[Passage source]
Le prêtre montre le pain de sa main droite ; le diacre en fait autant avec l’étole.
Prêtre. — Prenez et mangez, ceci est mon Corps qui est rompu pour vous en rémission des péchés (Mt 26, 26 ; 1 Co 11, 24).
Tous. — Amen.
Prêtre. — De même après le repas, il prit la coupe + en disant…
Le prêtre et le diacre montrent le calice.
Prêtre. — Buvez en tous, ceci est mon Sang, le Sang de la Nouvelle Alliance, qui est répandu pour vous et pour un grand nombre en rémission des péchés (Mt 26, 27-28 ; 1 Co 11, 25).
Tous. — Amen.
Le diacre, croisant les mains, prend la patène de la main droite et le calice de la main gauche, puis les élève, en faisant un signe de croix au-dessus de l’autel.
Prêtre. — Faisant donc le mémorial de ce commandement salutaire et de tout ce qui a été fait pour nous : de la Croix, du Sépulcre, de la Résurrection, de l’Ascension aux cieux, du Siège à la droite du Père, du second et glorieux Avènement, ce qui est à toi, le tenant de toi, nous te l'offrons en tout et pour tout.
[/Passage source]
[Jeu de données]
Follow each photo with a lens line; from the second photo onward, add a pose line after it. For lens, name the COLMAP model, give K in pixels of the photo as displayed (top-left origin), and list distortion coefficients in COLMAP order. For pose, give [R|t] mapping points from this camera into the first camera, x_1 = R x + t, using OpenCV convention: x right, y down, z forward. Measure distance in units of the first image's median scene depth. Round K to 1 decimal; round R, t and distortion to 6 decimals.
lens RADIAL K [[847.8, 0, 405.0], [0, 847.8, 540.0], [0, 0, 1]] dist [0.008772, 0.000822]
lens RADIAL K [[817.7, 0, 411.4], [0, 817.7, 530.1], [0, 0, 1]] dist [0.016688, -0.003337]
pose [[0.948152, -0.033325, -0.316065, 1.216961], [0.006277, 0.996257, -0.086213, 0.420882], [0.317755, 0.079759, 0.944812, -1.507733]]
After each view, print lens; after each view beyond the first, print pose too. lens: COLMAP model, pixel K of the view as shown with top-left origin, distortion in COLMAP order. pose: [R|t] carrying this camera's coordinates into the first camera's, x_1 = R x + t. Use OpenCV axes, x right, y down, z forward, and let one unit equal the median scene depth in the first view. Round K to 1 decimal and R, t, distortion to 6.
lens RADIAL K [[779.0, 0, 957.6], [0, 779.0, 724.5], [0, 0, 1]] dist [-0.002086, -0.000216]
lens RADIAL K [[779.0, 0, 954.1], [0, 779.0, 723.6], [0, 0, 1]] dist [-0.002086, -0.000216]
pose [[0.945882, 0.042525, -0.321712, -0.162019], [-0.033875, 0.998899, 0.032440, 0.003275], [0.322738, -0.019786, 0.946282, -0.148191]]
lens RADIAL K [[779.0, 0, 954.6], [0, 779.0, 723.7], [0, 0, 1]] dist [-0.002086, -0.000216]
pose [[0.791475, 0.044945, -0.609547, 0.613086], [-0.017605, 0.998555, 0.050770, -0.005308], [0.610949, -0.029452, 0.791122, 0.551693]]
[/Jeu de données]
Parties de l'exercice:
1/ Dites si chacune des affirmations suivantes concorde avec le passage liturgique, en répondant par oui ou non et en citant exactement les mots décisifs du passage : (a) le diacre montre le pain avec l'étole ; (b) le diacre tient le calice de la main droite ; (c) le prêtre montre le calice seul.
2/ Prolongez le passage liturgique à partir de sa dernière phrase.

Réponses par consigne:
1/
(a) Oui : « le diacre en fait autant avec l’étole »
(b) Non : « prend la patène de la main droite et le calice de la main gauche »
(c) Non : « Le prêtre et le diacre montrent le calice. »

2/
Chœur. — Nous te chantons, nous te bénissons, nous te rendons grâce, Seigneur, et nous te prions, ô notre Dieu.
Épiclèse
Les célébrants font trois inclinations.
Prêtre. — Ô Dieu, purifie-moi, pécheur.
Le prêtre élève les mains et dit : Seigneur, qui à la troisième heure as envoyé ton Esprit Saint sur les apôtres, ne le retire pas de nous, ô Plein de bonté, et renouvelle nos âmes, nous qui t’implorons.
Diacre. — Ô Dieu, crée en moi un cœur pur, renouvelle un esprit droit dans mes entrailles (Ps 50, 12).
Ils s’inclinent.
Prêtre. — Seigneur, qui à la troisième heure as envoyé ton Esprit Saint sur les apôtres, ne le retire pas de nous, ô Plein de bonté, et renouvelle nos âmes, nous qui t’implorons.
Diacre. — Ne me rejette pas loin de ta Face, ne me retire pas ton Esprit Saint (Ps 50, 13).
Ils s’inclinent.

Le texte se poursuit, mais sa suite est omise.